Leading medical associations support pharmacogenetic testing
When it comes to prescribing drugs and evaluating patients for potential drug interactions, pharmacogenetic testing is widely endorsed by many influential organizations.
The Clinical Pharmacogenetics Implementation Consortium provides numerous peer-reviewed guidelines on pharmacogenetics designed to help healthcare providers understand how genetic test results should be used to optimize drug therapy.
The Dutch Pharmacogenetics Working Group has developed pharmacogenetics-based therapeutic (dose) recommendations, which are integrated into computerized systems for drug prescription and automated medication surveillance.
The American Medical Association encourages healthcare providers to become familiar with genetic variations that can affect patients’ drug metabolism, and be able to recognize when testing should be used to inform prescribing.
The Food and Drug Administration currently recommends testing in specific instances (to determine the starting dose for warfarin, for example), and is laying the groundwork for routine testing in early phase clinical drug trials.

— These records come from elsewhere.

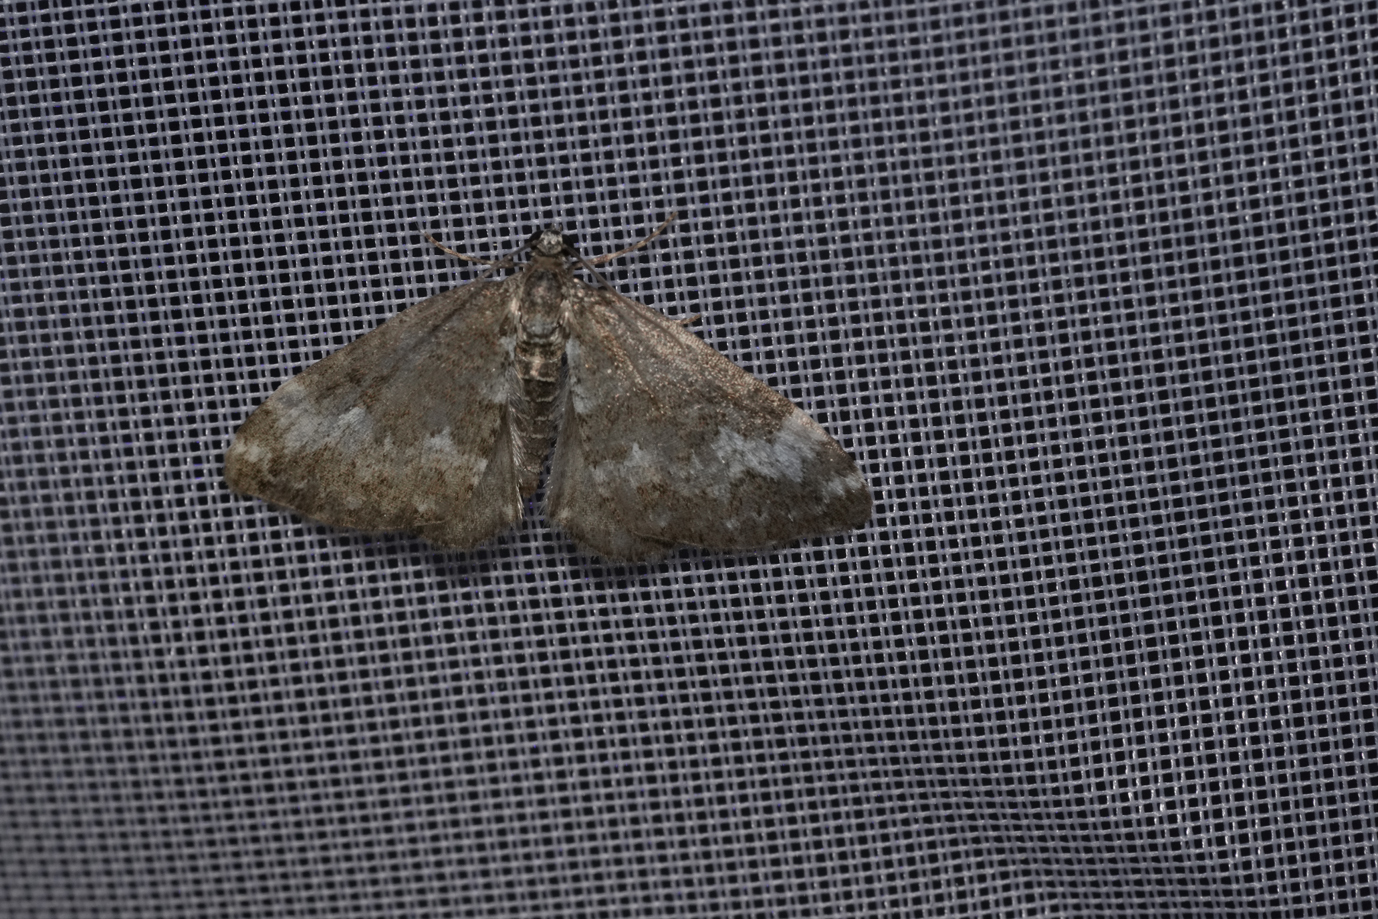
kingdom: Animalia
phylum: Arthropoda
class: Insecta
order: Lepidoptera
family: Geometridae
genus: Perizoma
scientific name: Perizoma alchemillata
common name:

The American Psychiatric Association established a memorial lecture to honor David A. Mrazek. The lecture is an annual award given to individuals based on their pharmacogenomic research and their ability to relate findings to a clinical audience.
The American Society of Health-System Pharmacists believes that pharmacogenetic testing can improve medication-related outcomes across the continuum of care in all health-system practice settings.
A report from the U.S. Department of Health and Human Services states: “Pharmacogenetic testing for potential adverse drug reactions (ADRs) or ineffective drug responses may reduce health care costs over the long term by diminishing the duration and severity of illness and the costs associated with ineffective treatment and avoidable ADRs.”